To be honest, it does sound a bit thin, don't think messing with the drummer's track is going to change much. I'd like to hear more bass following YOUR? vocals.

Jack

Jack

Ralph Barone[_2_]
February 11th 15, 04:39 AM
Tim Sprout > wrote:
> On 2/7/2015 1:27 PM, Luxey wrote:
>> Maybe if you gave us the link? And yes, you could try adding a little
>> bit to vox only and a little bit to the whole mix. Since the time is
>> not a factor, you caan play arround with it as long as you find it
>> usefull.
>
> https://soundcloud.com/timsprout/sets/reflection
>
> Tim Spout

Please forgive me for being critical, but I think the vox might be better
served with AutoTune than with reverb.

Luxey
February 11th 15, 08:49 AM
I asked for the link, listened to couple of clips, then forgot about the topic,
sorry.
I would not go autotune way. Recording has a nice live vibe, so why ruin it?
Half bad note here and thee,... many people can live with it.

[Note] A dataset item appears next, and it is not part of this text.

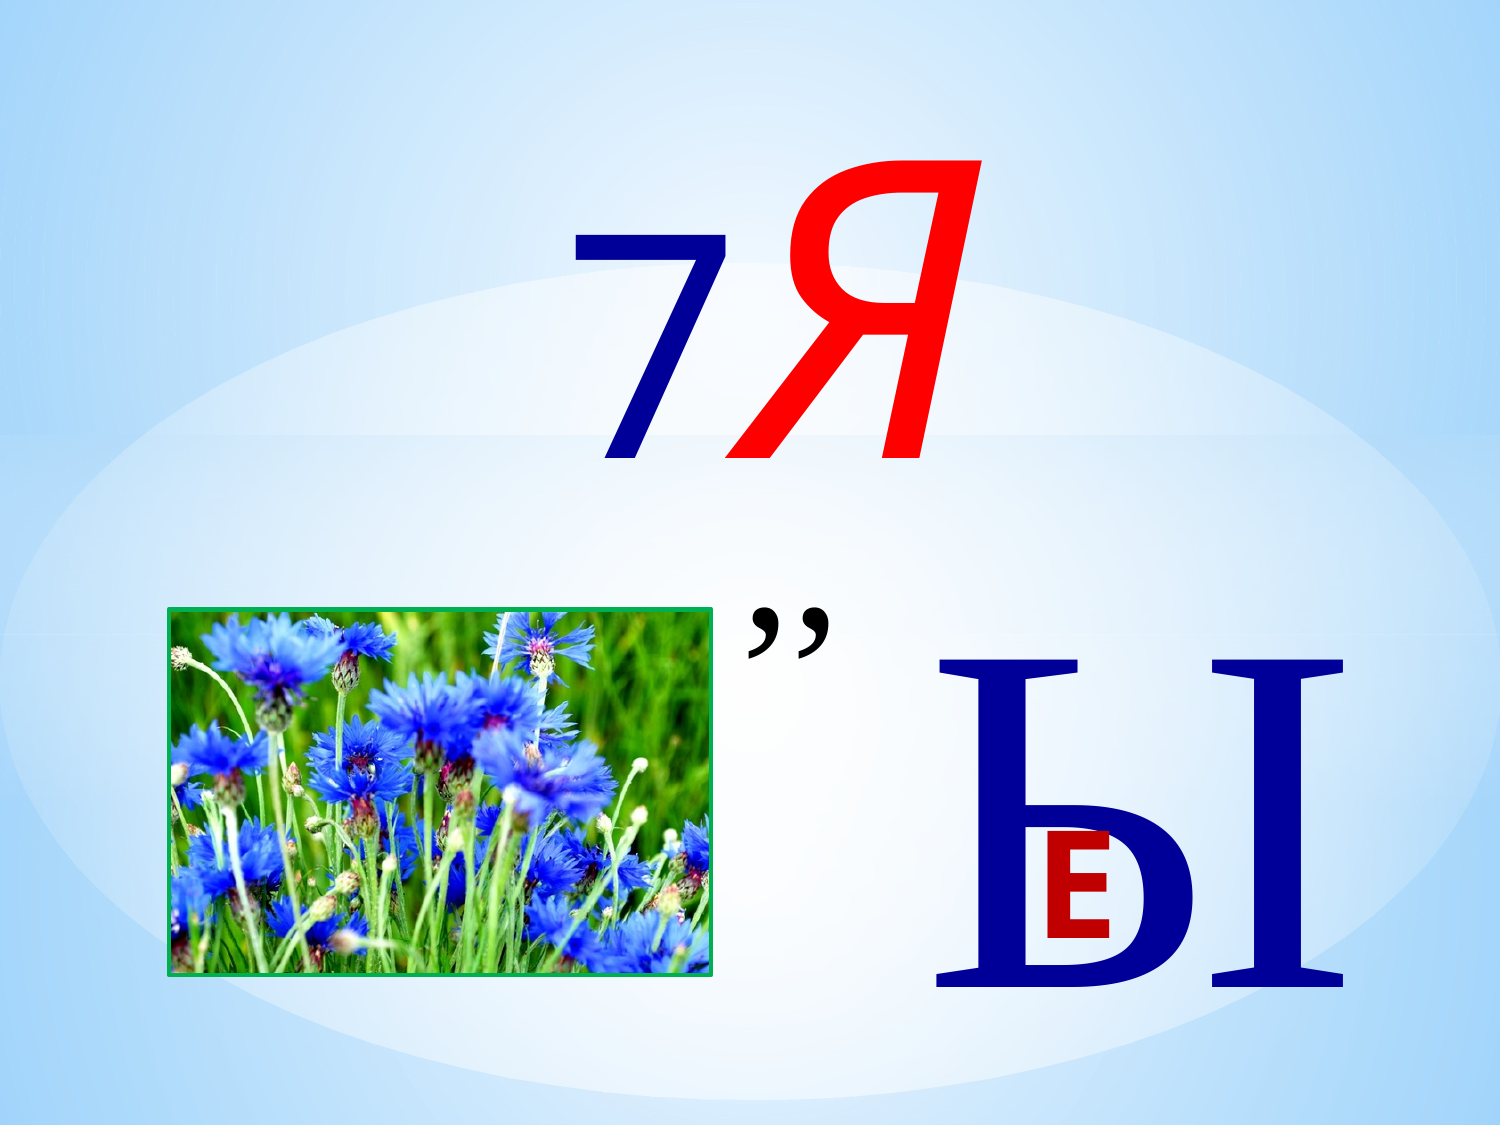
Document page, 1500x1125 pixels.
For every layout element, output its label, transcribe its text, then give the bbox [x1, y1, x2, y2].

Mix could be different, like vocals and cymbals lower in level, hi hat closer to
center and such stuff. All of course for my taste and preference, it's likely
more people would prefer it the way you did it than what I'm suggesting.

For the mix as it is and dealing with vocals ...
I think they asked for reverb to make it less present. If you don't want to
remix you can try EQ cutting some Hi Mid freqs, anywhere from 1.5k to 8k, but
closer to 5k, IMO. It will make vocals softer, which I think your mates are
looking for, as well as will tame hi-hat and cymbals.

Again, this from memory of listening to it couple of days ago.